In the records below, copy the lines from the one containing "pose: elev=282.9 azim=294.9" through the one containing "Dot at: (294, 242)", inclusive, swapping "Dot at" for "Marker at" and leaving everything else unchanged.

● **RECORDS TO USE**
[Start]

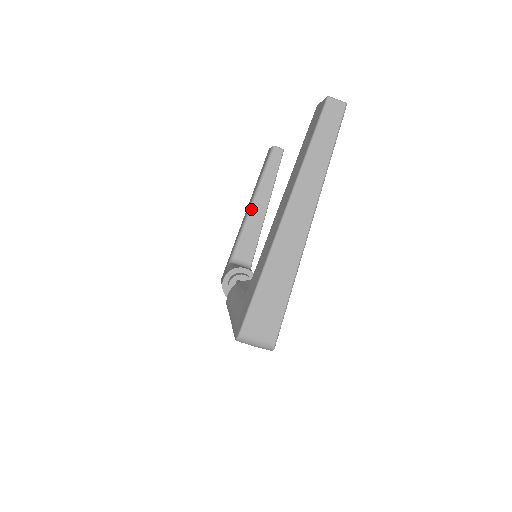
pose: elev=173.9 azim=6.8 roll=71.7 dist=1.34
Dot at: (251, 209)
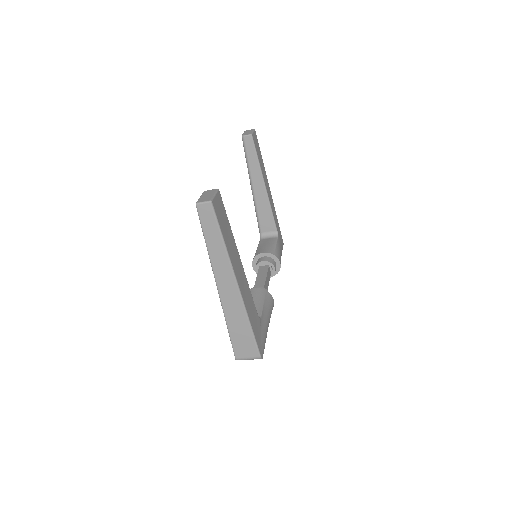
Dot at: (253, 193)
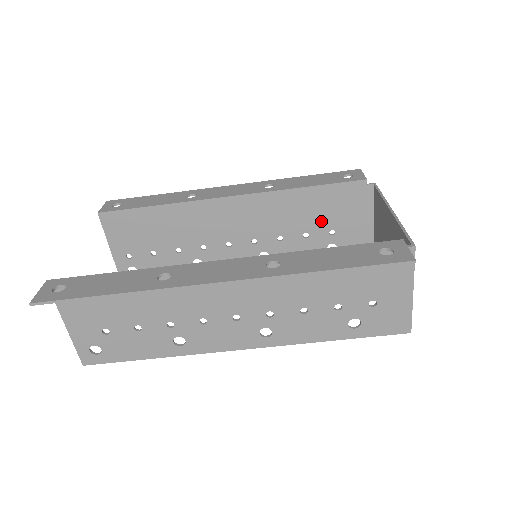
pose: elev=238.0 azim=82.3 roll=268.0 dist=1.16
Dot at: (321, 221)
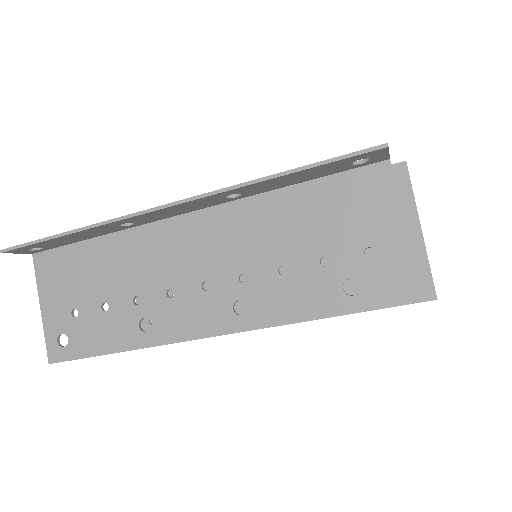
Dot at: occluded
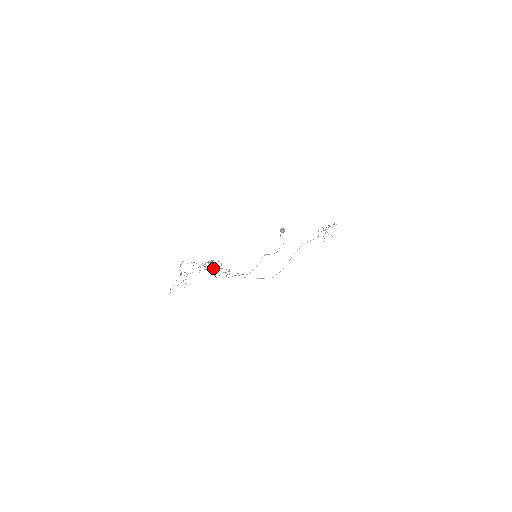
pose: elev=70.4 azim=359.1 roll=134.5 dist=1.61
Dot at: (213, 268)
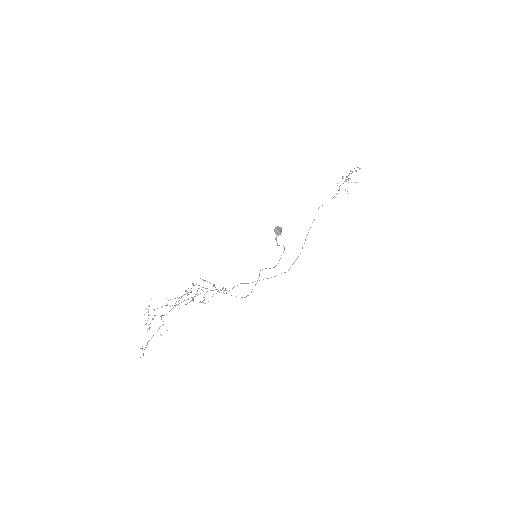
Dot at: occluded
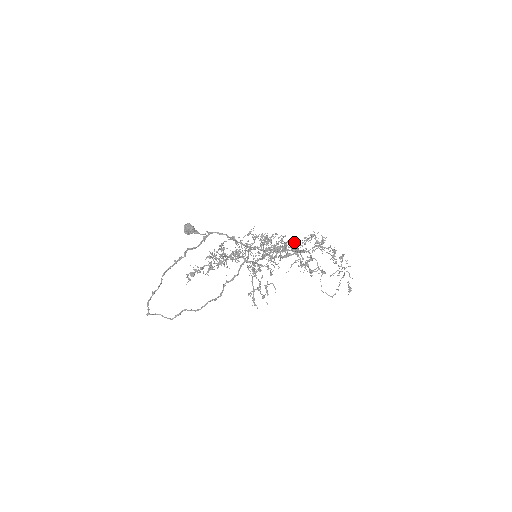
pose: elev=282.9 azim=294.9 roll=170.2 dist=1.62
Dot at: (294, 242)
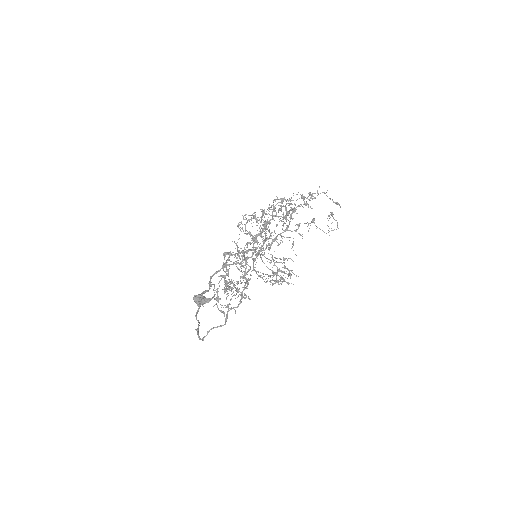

[End]
[Start]

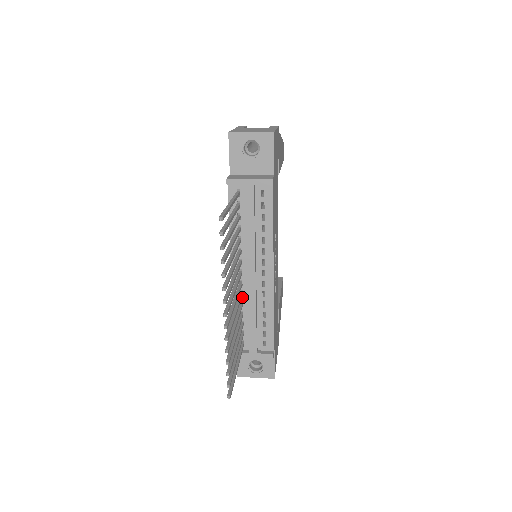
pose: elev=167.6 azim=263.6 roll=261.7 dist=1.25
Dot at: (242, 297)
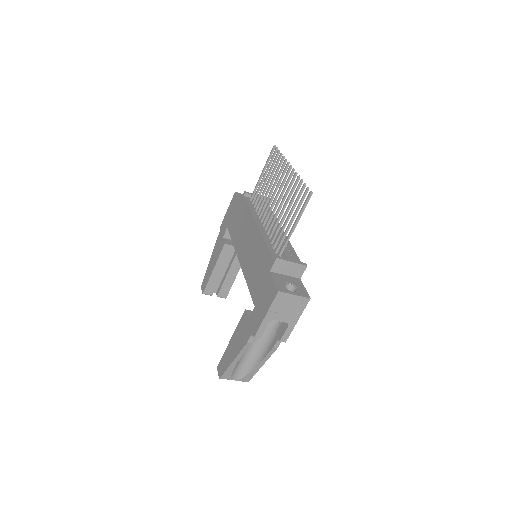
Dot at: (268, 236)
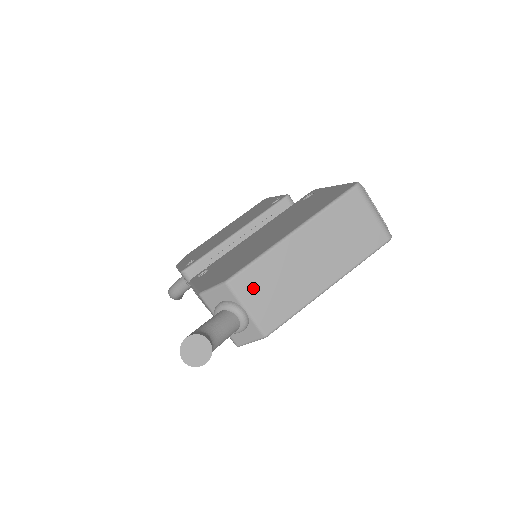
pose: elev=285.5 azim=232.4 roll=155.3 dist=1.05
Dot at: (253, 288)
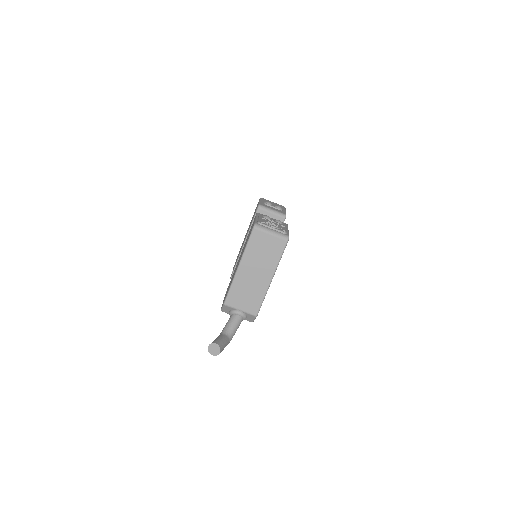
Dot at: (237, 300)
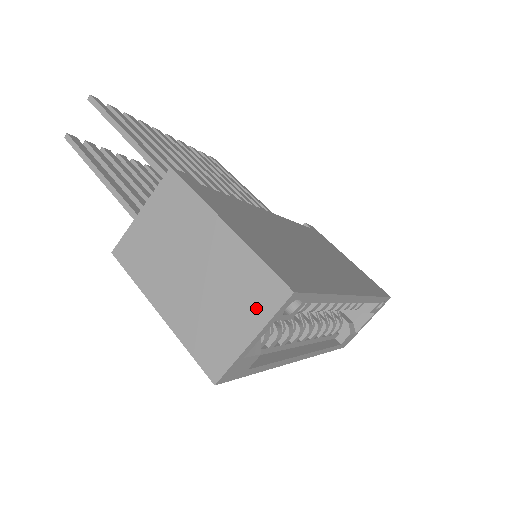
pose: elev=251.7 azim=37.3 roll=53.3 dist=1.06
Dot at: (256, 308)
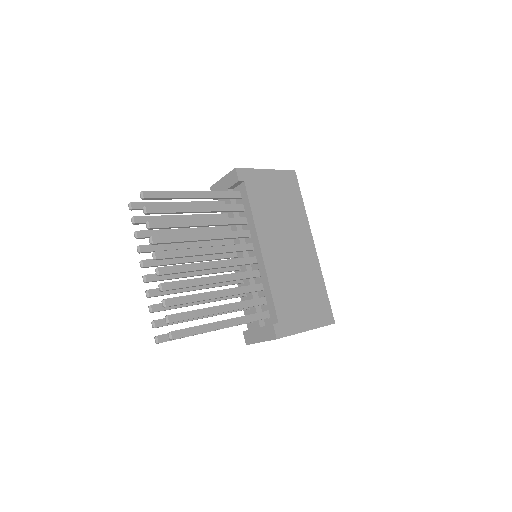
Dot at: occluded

[End]

● **ANSWER TO THIS EXERCISE**
pose: elev=282.9 azim=294.9 roll=170.2 dist=1.62
Marker at: (294, 242)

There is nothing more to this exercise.